SB: No matter how one cuts it, Micron's results outline in sharp detail a company that is in serious trouble. The sequential comparison is of greater interest than the y-o-y numbers.
Earnings that are a tiny fraction of the previous quarter's ($10.0 million vs. $72.0 million) on revenues that are mildly up ($955.0 million vs. $946.0 million) is the stuff of which Fidelity sized headaches are derived. Pricing down 25% quarter to quarter also speaks of further hurts to be assimilated, given the continuing spot market price declines not reflected in these numbers. A gross margin decline was expected, but 44% to 32% will get everybody's attention in spades. Mbit growth is inconsequential.....not that it really means much given the pricing erosion, but it is still a major negative. COGS up, SG and A up.......management being overwhelmed.

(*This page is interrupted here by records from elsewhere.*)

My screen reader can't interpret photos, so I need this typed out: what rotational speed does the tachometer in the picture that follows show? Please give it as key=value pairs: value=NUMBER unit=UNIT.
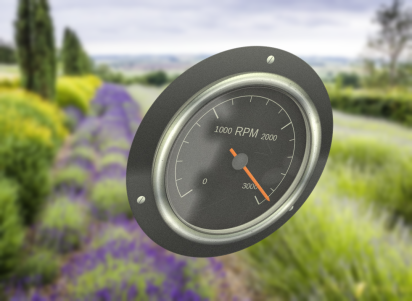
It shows value=2900 unit=rpm
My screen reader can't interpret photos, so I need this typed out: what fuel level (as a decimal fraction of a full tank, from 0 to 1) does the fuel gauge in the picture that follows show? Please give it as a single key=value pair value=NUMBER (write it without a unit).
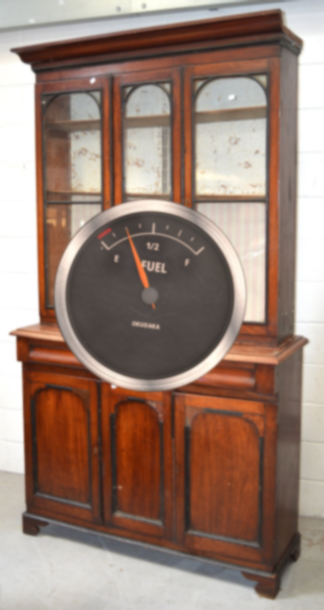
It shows value=0.25
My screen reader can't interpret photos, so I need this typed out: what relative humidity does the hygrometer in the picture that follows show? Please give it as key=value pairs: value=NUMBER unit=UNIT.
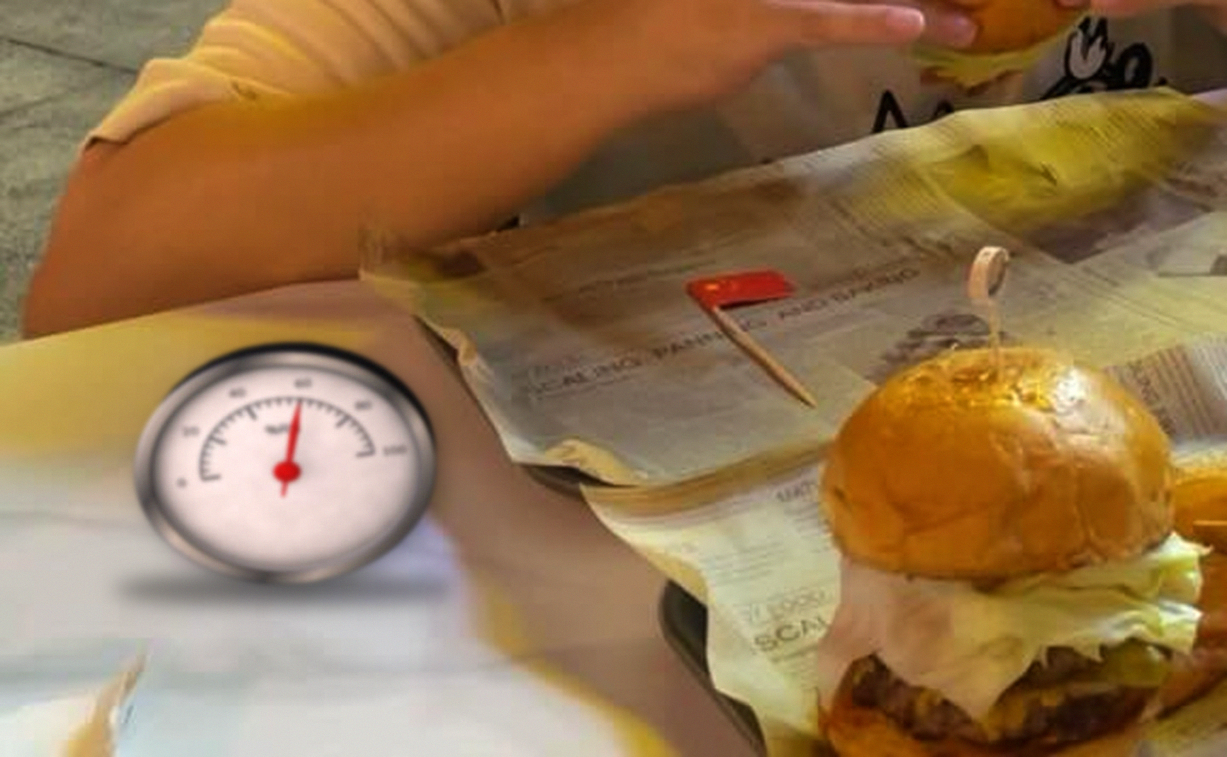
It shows value=60 unit=%
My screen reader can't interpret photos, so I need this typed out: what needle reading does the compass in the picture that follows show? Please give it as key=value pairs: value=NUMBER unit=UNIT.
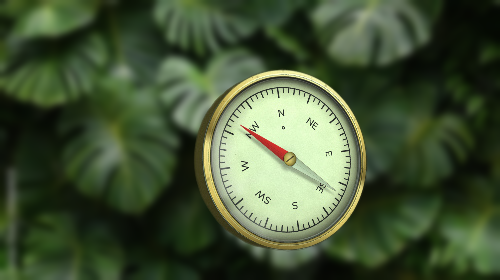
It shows value=310 unit=°
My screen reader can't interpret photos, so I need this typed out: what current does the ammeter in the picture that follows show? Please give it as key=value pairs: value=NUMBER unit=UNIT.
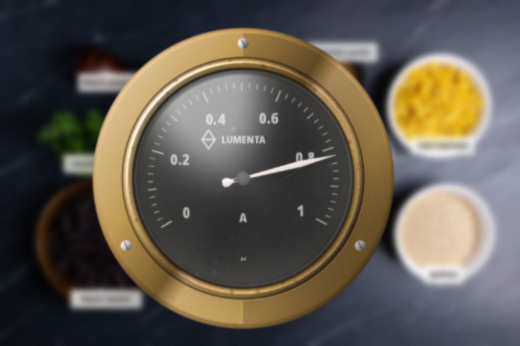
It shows value=0.82 unit=A
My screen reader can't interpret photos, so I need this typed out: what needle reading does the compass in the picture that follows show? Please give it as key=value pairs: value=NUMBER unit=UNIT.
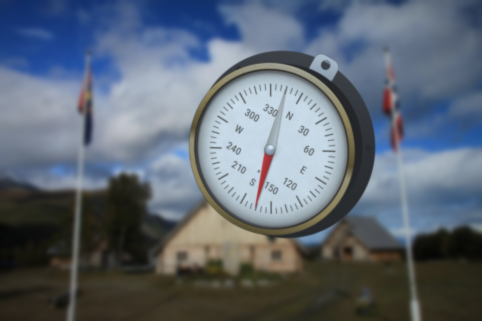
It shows value=165 unit=°
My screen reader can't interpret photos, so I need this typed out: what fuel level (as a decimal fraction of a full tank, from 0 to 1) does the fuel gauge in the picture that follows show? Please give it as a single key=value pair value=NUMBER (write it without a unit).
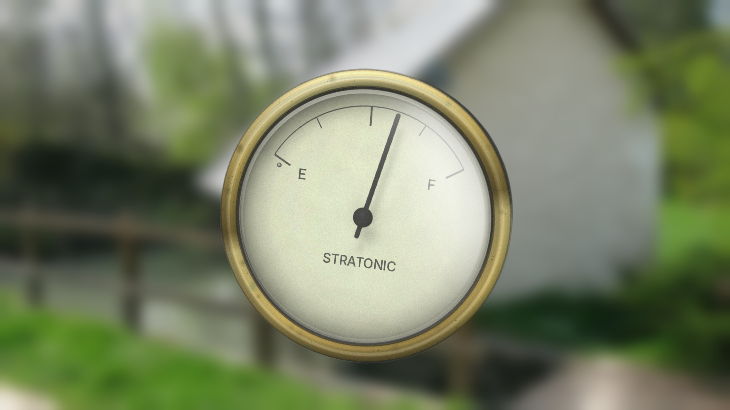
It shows value=0.625
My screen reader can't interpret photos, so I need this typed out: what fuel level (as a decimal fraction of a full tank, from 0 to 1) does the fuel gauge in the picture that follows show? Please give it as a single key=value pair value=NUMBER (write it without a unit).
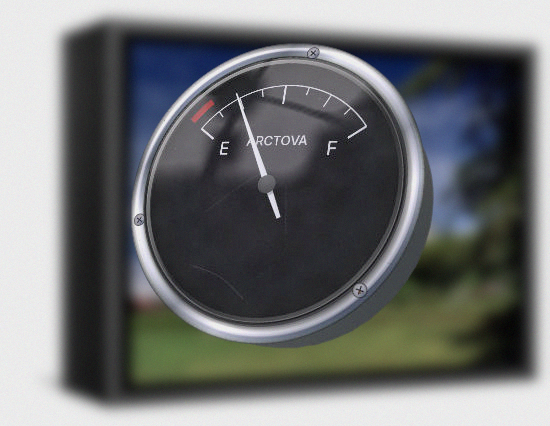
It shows value=0.25
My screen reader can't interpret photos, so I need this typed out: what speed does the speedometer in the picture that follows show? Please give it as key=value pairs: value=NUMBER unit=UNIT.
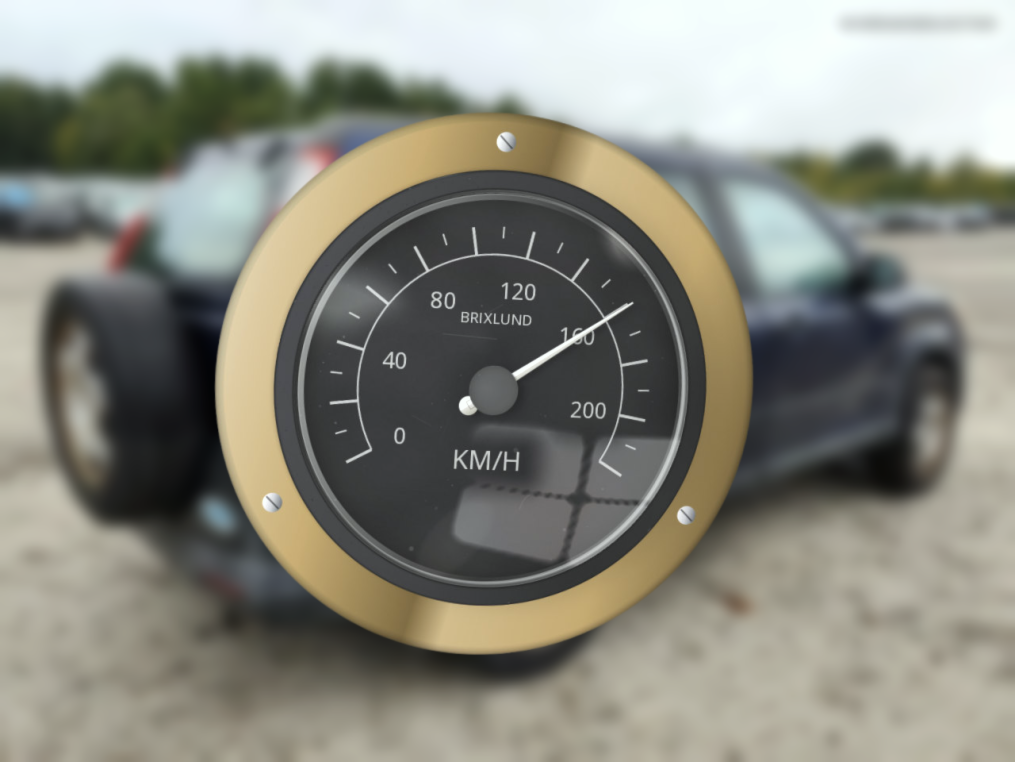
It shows value=160 unit=km/h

Still, they made money in a tough environment,...or did they? Cash way down, inventories up, again (for the nth time), accounts payable up BIG.....all suggest an accounting stance that says, paint the picture as best we can, given the circumstances. And of course, there are the non-mentioned items.....a big rise in interest expense (even if deferred and even if not a factor in this report), which will require improved, not declining earnings if those bondholders are to remain passive observers rather than become active (and very large) shareholders. Also noticeable by its absence is any consideration as to what becomes of the Lehi investment as regards depreciation....even friendly auditors will by now be getting antsy.
The telephone conference call will not provide much camouflage with respect to the fact that the company's situation is becoming desperate. I fondly hope that the stock does not gap down at the opening, but the probability that this will not occur is remote. The factual evidence is rather overwhelming. MU's problems mount.